Extracted page text data -
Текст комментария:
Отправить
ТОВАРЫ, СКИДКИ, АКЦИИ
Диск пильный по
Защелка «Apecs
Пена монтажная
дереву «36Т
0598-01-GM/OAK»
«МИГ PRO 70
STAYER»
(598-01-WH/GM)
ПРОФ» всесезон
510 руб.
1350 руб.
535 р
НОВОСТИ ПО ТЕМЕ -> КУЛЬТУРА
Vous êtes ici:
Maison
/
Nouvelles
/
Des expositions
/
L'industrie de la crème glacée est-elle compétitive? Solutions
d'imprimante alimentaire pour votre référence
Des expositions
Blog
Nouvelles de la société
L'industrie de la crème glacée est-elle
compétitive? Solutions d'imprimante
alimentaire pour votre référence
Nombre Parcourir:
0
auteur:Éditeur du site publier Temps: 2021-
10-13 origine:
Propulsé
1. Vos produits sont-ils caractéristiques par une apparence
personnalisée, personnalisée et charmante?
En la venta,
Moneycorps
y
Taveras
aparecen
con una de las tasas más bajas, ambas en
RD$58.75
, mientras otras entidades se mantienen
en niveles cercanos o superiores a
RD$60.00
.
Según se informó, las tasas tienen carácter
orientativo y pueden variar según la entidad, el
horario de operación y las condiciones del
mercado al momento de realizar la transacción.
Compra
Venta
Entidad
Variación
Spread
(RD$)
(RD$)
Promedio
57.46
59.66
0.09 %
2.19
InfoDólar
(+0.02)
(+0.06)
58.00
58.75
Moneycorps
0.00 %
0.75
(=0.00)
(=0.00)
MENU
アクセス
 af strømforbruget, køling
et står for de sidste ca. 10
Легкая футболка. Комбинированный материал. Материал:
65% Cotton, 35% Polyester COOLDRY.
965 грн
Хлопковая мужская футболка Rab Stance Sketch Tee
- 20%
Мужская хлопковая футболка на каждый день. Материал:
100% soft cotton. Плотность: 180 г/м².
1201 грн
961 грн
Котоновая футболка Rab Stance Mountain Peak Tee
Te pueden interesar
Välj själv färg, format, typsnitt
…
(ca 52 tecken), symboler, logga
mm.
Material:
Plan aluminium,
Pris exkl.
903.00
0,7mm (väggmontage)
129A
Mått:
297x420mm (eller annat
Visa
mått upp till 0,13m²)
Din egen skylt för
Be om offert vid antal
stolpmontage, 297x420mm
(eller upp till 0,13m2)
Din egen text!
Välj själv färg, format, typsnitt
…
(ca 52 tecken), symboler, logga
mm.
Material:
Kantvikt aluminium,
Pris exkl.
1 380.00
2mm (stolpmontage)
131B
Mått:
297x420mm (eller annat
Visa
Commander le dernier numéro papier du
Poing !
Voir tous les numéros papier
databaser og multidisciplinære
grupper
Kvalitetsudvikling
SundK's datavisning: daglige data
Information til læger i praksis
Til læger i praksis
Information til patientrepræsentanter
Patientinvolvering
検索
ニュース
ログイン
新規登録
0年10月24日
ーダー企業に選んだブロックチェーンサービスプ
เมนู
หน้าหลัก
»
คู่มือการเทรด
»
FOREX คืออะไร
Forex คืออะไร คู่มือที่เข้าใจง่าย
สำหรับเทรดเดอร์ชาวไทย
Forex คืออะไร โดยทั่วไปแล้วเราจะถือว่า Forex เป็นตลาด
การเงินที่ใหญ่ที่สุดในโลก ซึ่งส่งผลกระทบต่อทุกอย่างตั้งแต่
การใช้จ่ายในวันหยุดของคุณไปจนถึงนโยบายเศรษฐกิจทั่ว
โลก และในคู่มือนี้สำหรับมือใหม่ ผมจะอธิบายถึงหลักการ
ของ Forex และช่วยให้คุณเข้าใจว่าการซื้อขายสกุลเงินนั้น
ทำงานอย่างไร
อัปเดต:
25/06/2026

Brief - Looking at the data above, count the lines that contain the string "tasas" and give only the count.

Expected output - 2